9.3 To the extent permitted without consent, we contact our customers for marketing purposes and to submit offers via various communication channels (e.g. telephony, e-mail). The customer has the right to object to this processing at any time with effect for the future (see the link under clause 9.7 for further information).

9.4 In order to establish and conduct the business relationship, we may transmit data for creditworthiness and credit checks to Creditreform Mannheim Dangmann KG in Mannheim, First Debit GmbH in Hamm or other credit agencies for the purpose of establishing and conducting the business relationship. The purpose of this is, among other things, to be able to assess the risk of payment defaults in individual cases.

9.5 In accordance with legal requirements, we are authorised to transfer data to affiliated companies of the PHOENIX group within the meaning of the German Stock Corporation Act for internal administrative purposes. Data may also be passed on to third parties (e.g. lawyers, auditors, banks, insurance companies, law enforcement authorities, etc.) if there is a legitimate interest or a legal obligation exists. Furthermore, we may pass on data to third parties if this is necessary for the fulfilment of the contract (e.g. agreements on terms and conditions, participation in promotions, conclusion of contracts or similar services offered by us together with partners).

9.6 To the extent permitted by law, data is analysed and evaluated for target group orientation, offer and price optimisation. The focus is on analysing aggregated data.
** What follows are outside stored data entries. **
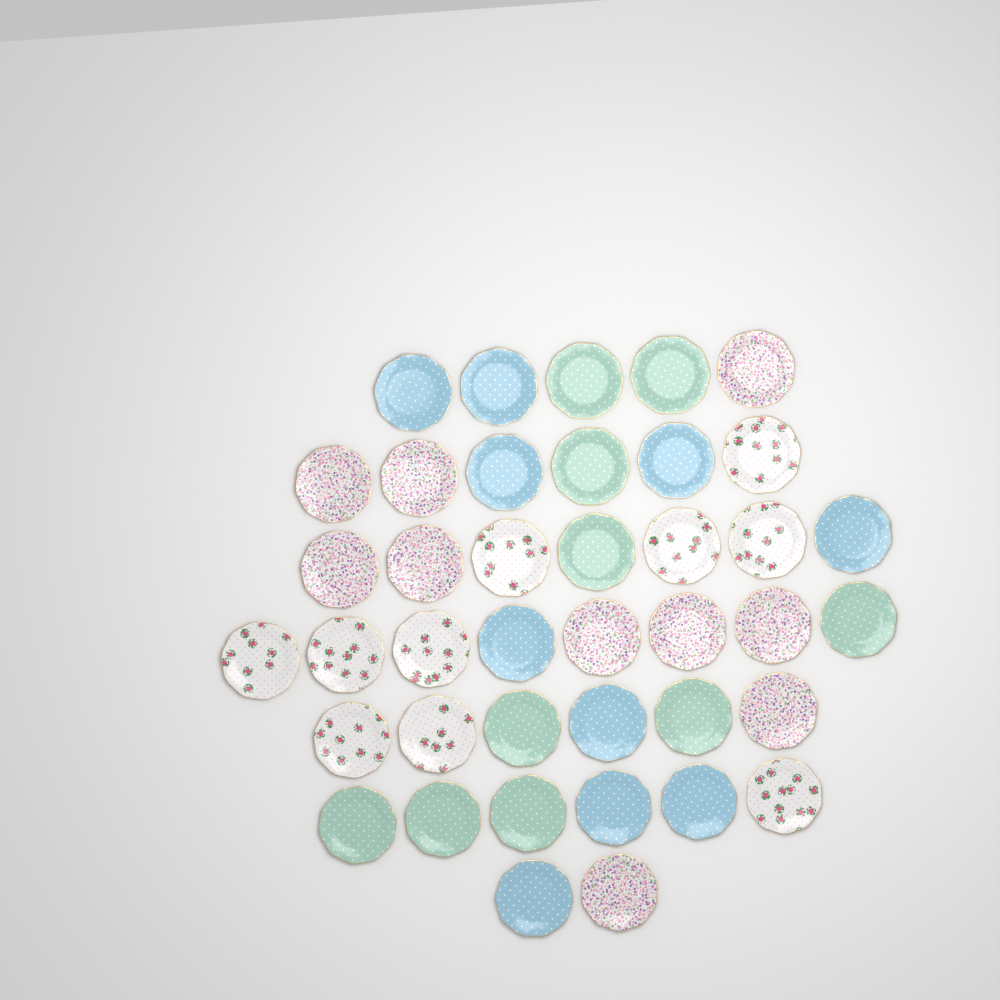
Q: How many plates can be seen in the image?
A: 40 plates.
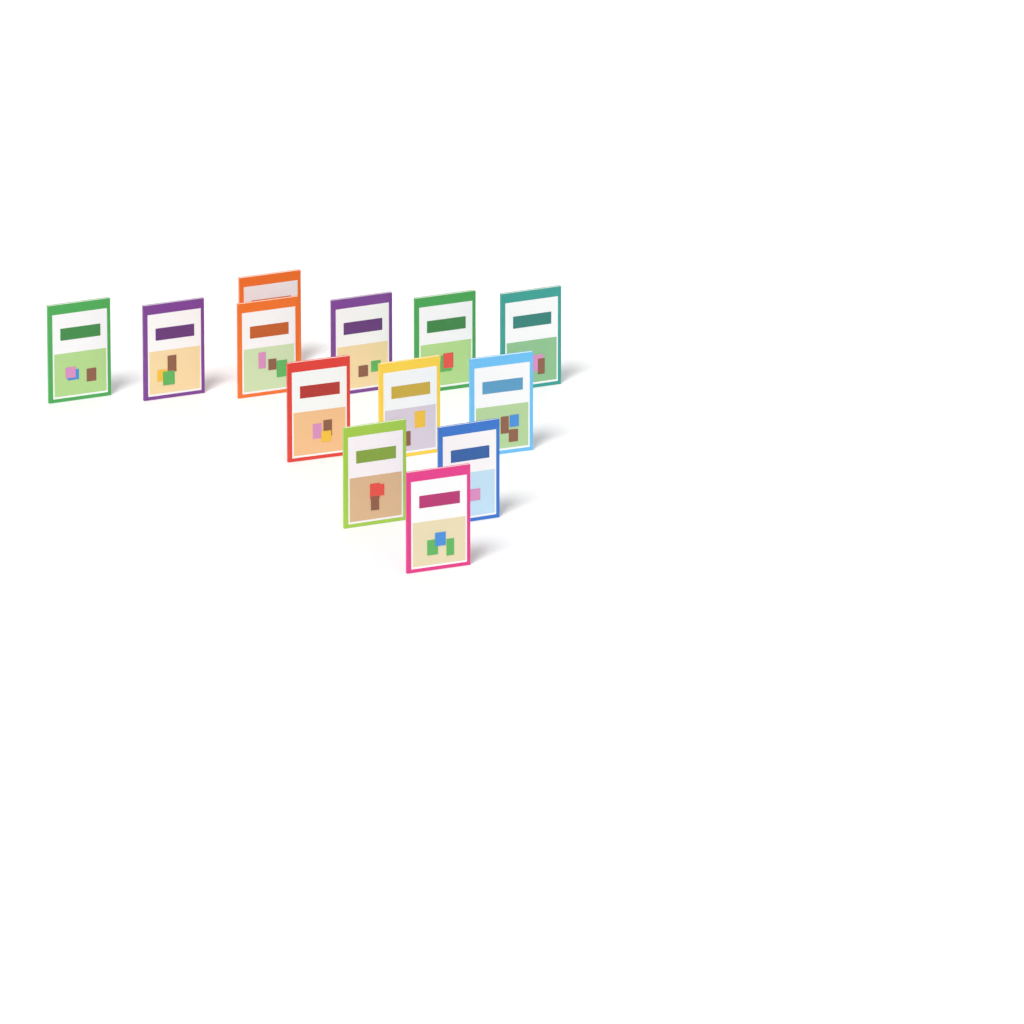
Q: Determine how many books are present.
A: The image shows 13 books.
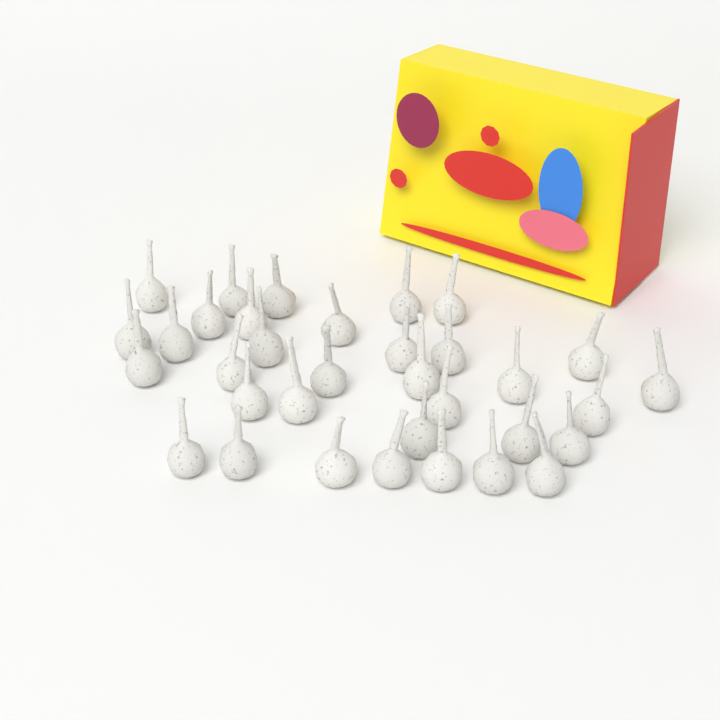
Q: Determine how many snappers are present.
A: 34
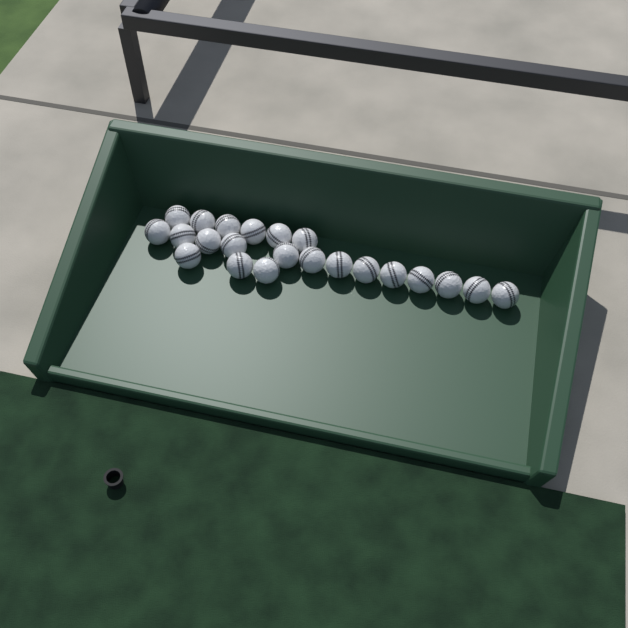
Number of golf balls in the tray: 22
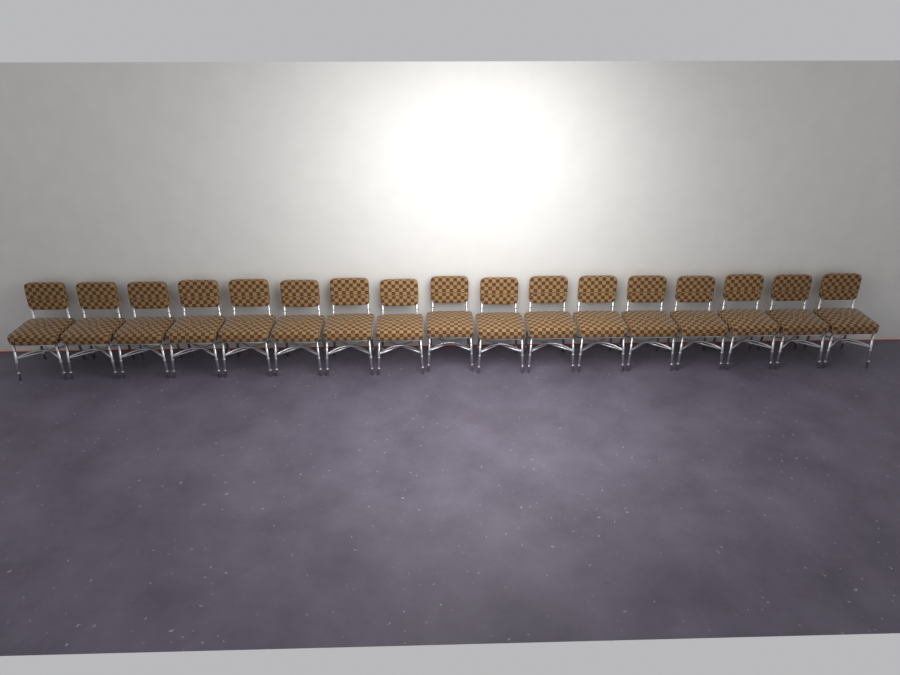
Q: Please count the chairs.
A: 17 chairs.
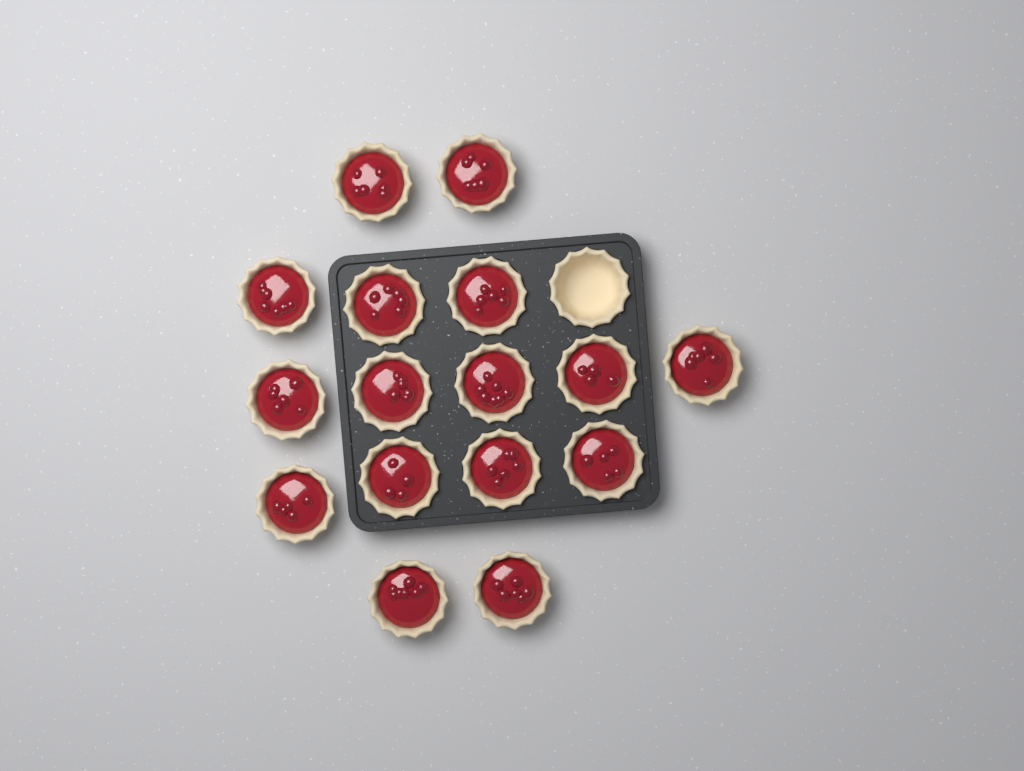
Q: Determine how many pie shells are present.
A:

9.7 We train and obligate employees to comply with data protection requirements. Technical and organisational measures for the security of processing are in place and can be viewed. Further information on the processing of personal data, a list of the rights of data subjects and contact details can be found at www.phoenixpharma-einkauf.de/de/datenschutzerklaerung .
 


10. Compliance


Our customer shall comply with the requirements of the competition regulations and anti-corruption legislation applicable to it. The fulfilment of the contract by us is subject to the proviso that there are no obstacles to fulfilment due to trade sanctions. We check our contractual partners against selected sanctions lists. Our customer further undertakes not to violate the applicable trade sanctions and to refrain from any actions that could give rise to potential liability on our part with regard to existing trade sanctions. Our customer shall notify us immediately at any time if circumstances come to its knowledge which are contrary to the provisions of this clause. Non-compliance with the above provisions constitutes a material breach of contract. We reserve the right to terminate the contract or the business relationship as a whole without notice and/or to refuse performance if the customer breaches these provisions. In the event of termination or refusal of performance for the aforementioned reasons, the assertion of a claim for damages or the assertion of other rights by our customer due to the termination or refusal of performance is excluded. Delays due to any authorisation procedures shall suspend deadlines and delivery times.
 

11. Place of fulfilment and jurisdiction


The place of fulfilment for both contractual partners is Mannheim. The place of jurisdiction for all disputes arising from the delivery shall be Mannheim.


12 Priority of the German Version


This English translation of the Terms and Conditions (Verkaufs- und Lieferbedingungen) is provided for convenience and better understanding only. In the event of any discrepancies or doubts regarding interpretation, the German version shall prevail.